Researchers fast-track antibody development


Wednesday, 10 February, 2021



Researchers fast-track antibody development

Researchers at the Fraunhofer Institute for Toxicology and Experimental Medicine ITEM have developed a production method that fast-tracks the passage of biopharmaceuticals from the lab to clinical trials — from as long as two years to just six months.

The COVID-19 pandemic has underlined just how vital it is to speed up the development and release of new drugs, yet reality paints a different picture. The development of a suitable bioprocess and the pilot production for a protein-based drug candidate can take anything between 18 months and two years. Only then can clinical development begin — and with many candidates eliminated in the first or second phase of clinical studies due to low tolerability or lack of efficacy, it is of the utmost importance to obtain these clinical results as quickly as possible.

Researchers from the Division of Pharmaceutical Biotechnology at Fraunhofer ITEM have now been able to significantly accelerate the process — from the discovery of a new mechanism of action to the preparation of a new investigational medicinal product ready for clinical trials. As explained by Professor Holger Ziehr, Director of the Division of Pharmaceutical Biotechnology, the team’s approach to bioprocess engineering was born of necessity, in response to the COVID-19 pandemic.

“Anyone looking to develop a human antibody for treating SARS-CoV-2 is very much in a race against time,” Prof Ziehr noted. “A period of 18 months to two years is simply too long. That was what led us to opt for a different production strategy, so that suitable candidates for a new active substance can progress to clinical studies much more quickly.”

Development of the strategy

Like most other antibody production processes, the process developed at Fraunhofer ITEM is based on Chinese hamster ovary (CHO) cells. Around 80% of all biotechnologically produced pharmaceutical-grade proteins are produced with the help of this cell line. One of the principal reasons for this is that the sugar chains, which in the CHO cells are attached to a newly synthesised protein, are similar to those of humans.

In order to produce antibodies, the genetic material from this antibody — ie, its DNA, which contains the corresponding antibody gene — must be introduced into CHO cells. “For this, we use so-called plasmids,” Prof Ziehr said. “These are ring-shaped DNA molecules, which are introduced into the CHO cells by means of a process known as transfection.”

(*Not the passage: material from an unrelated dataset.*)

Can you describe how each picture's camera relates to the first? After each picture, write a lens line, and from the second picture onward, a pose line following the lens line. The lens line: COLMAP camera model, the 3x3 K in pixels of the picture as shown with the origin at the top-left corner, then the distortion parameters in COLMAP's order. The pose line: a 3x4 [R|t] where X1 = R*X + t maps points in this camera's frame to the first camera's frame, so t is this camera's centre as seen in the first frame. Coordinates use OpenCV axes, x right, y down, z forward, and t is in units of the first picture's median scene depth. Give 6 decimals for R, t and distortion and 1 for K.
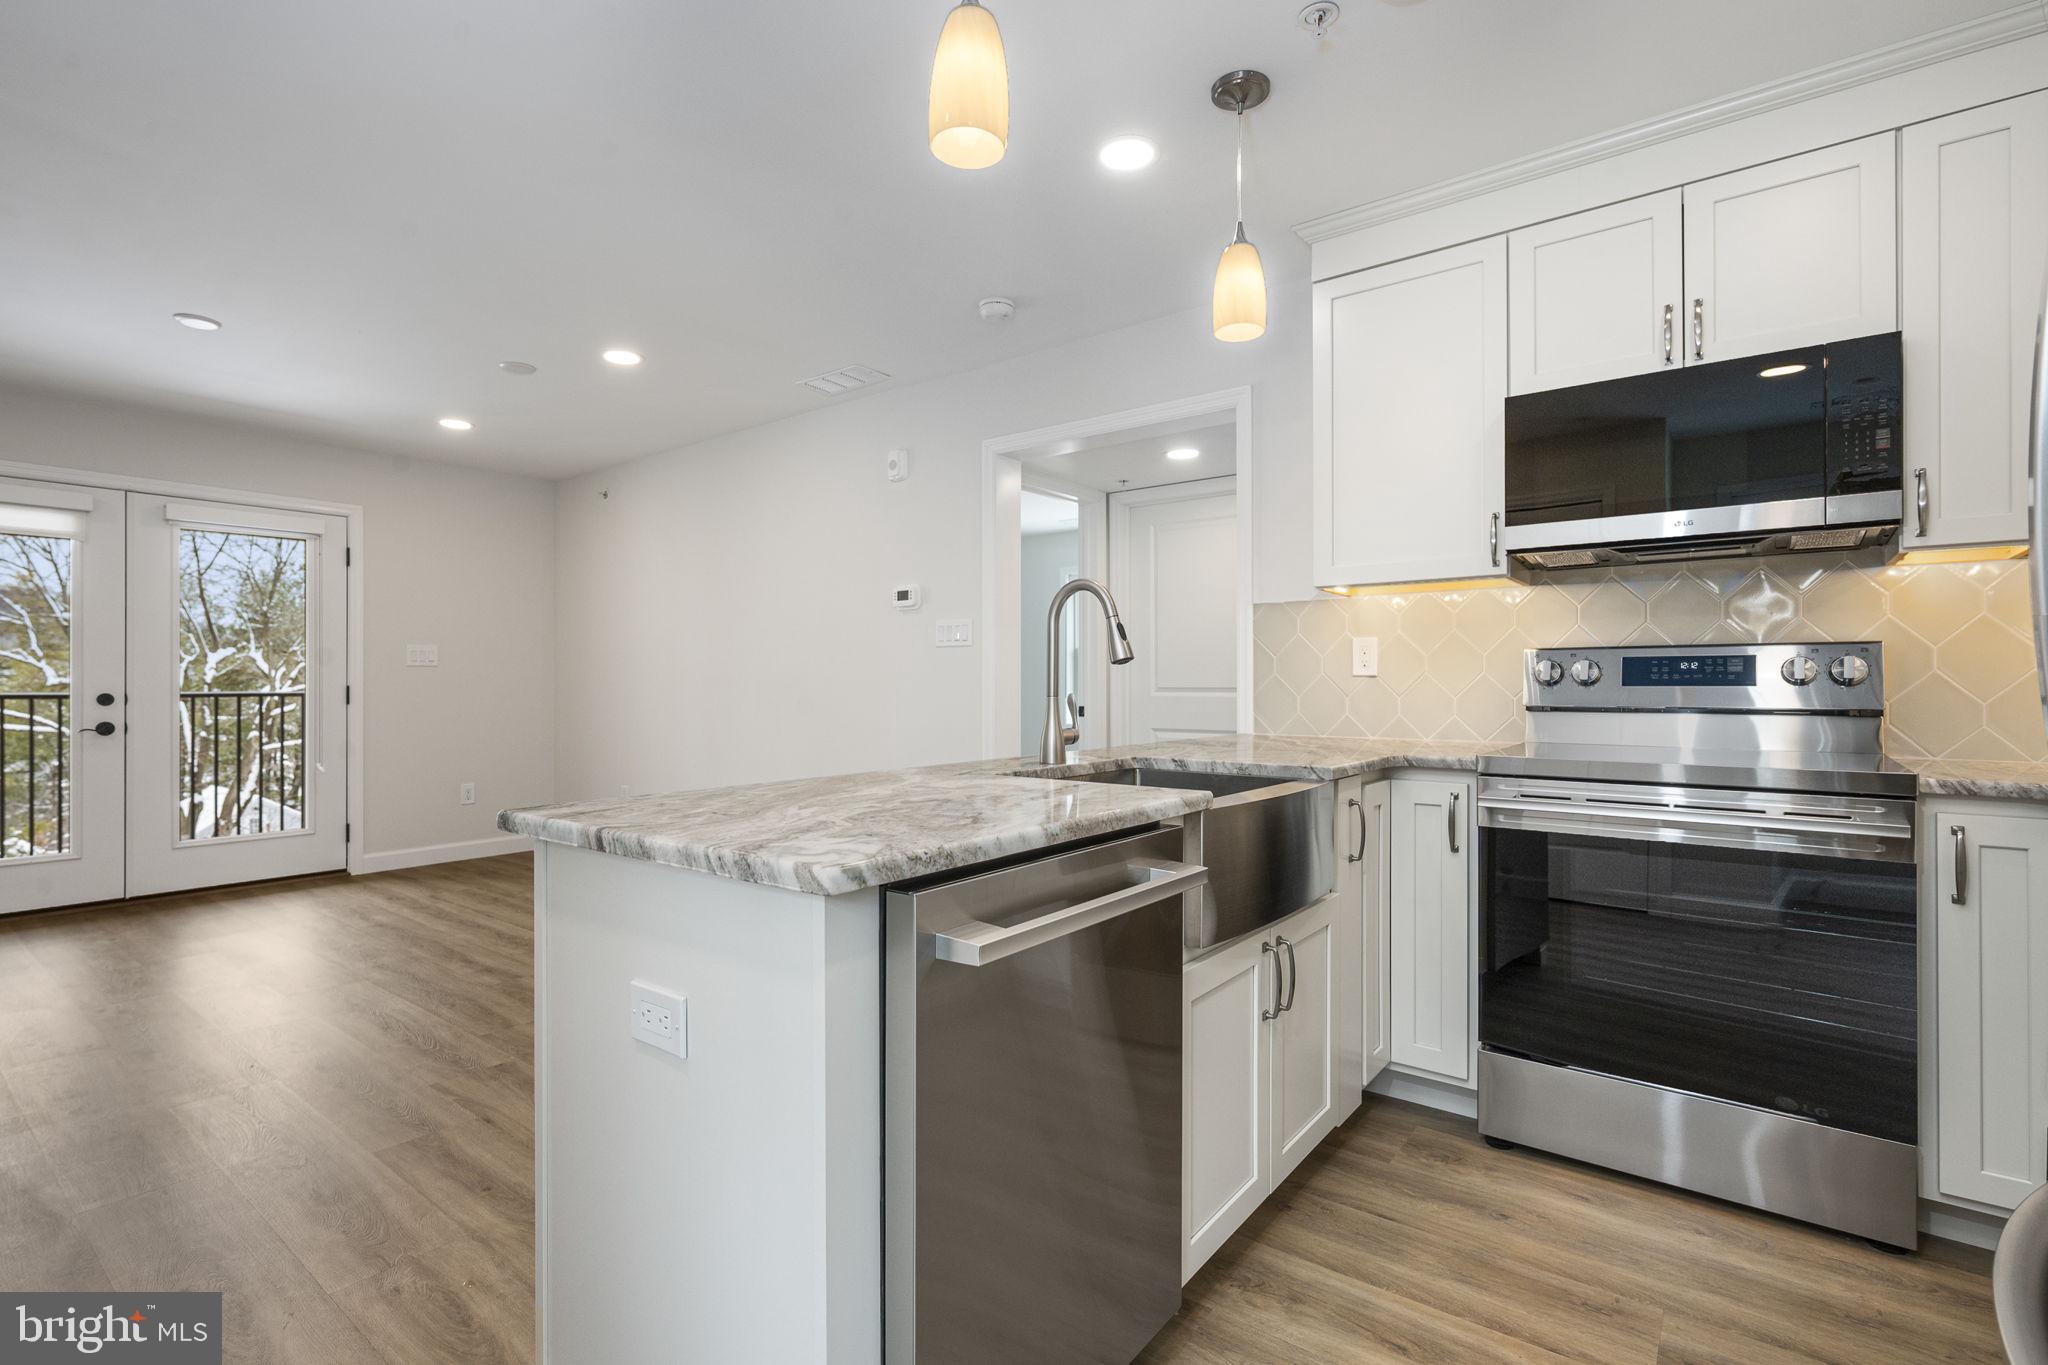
lens RADIAL K [[930.1, 0, 1018.6], [0, 930.1, 680.4], [0, 0, 1]] dist [-0.005059, -0.000370]
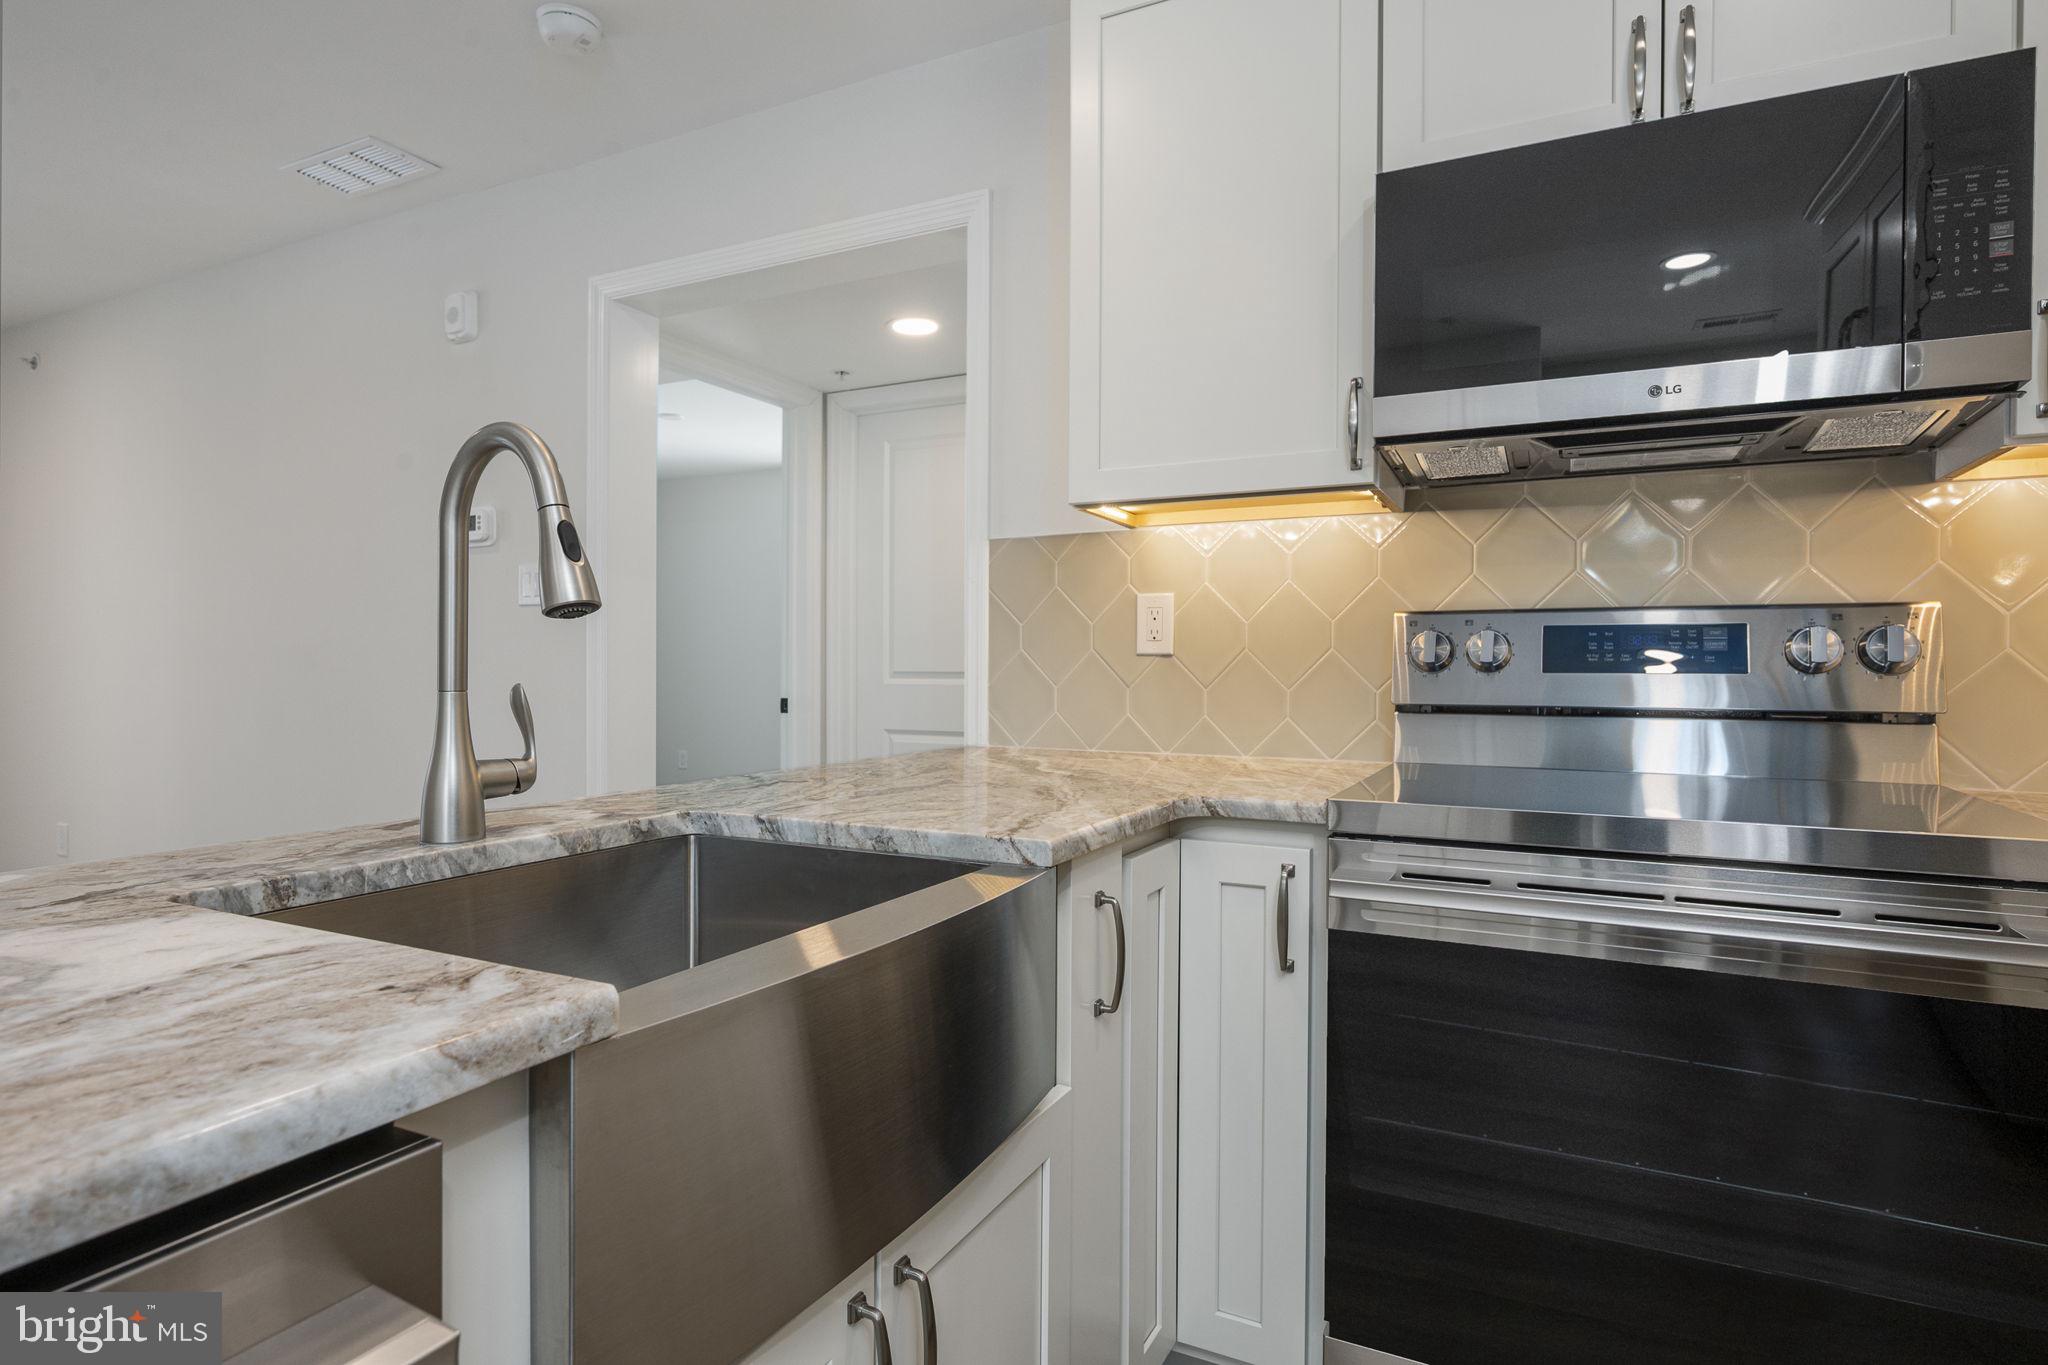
lens RADIAL K [[1057.1, 0, 1017.7], [0, 1057.1, 690.9], [0, 0, 1]] dist [-0.001514, 0.000258]
pose [[0.981280, 0.000751, 0.192585, 0.181836], [-0.005753, 0.999661, 0.025411, 0.002586], [-0.192500, -0.026043, 0.980951, 0.398073]]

This process of transfection takes place in a vessel containing a few millilitres of a liquid nutrient and millions of cells. The plasmids are then added to this culture, where they penetrate the cells and then randomly integrate into the chromosome. The composition of the liquid nutrients ensures that only those cells that have incorporated the antibody gene multiply.

In the conventional approach, the tedious next step is to isolate and test individual cells until a CHO cell clone displaying optimal integration of the antibody gene within its genome is identified. This is an extremely time-consuming process, since it can take as long as 48 hours for a single cell division.

“This means that a year can easily pass before a usable clone is available,” Prof Ziehr said. “That’s far too long, especially if the aim is to develop a drug for COVID-19. We therefore opted to dispense with the lengthy process of cell isolation and work directly with the cell pool from transfection.

“This meant accepting the risk that some of the cells would have incorporated the genetic information from the antibody much more successfully than others. However, the selection conditions applied to the cell pool were such that the cells that produced the most antibodies were also the ones that grew best. Some cells produced more antibodies, others somewhat fewer, but all of them produced the same antibody.”

New business model

The risk paid off — the result is a stable cell pool that grows well and produces, as a whole, a large number of antibodies. In just six months, researchers were able to harvest a large quantity of pharmaceutical-grade monoclonal antibodies using this method and prepare 3500 doses for clinical trials. Furthermore, the process can be used for almost any kind of pharmaceutical-grade protein. It has therefore created a completely new business model in the field of pharmaceutical biotechnology for Fraunhofer ITEM.

Top image caption: Researchers at Fraunhofer ITEM following preparation of doses of a monoclonal antibody. Image ©Fraunhofer ITEM/Holger Ziehr.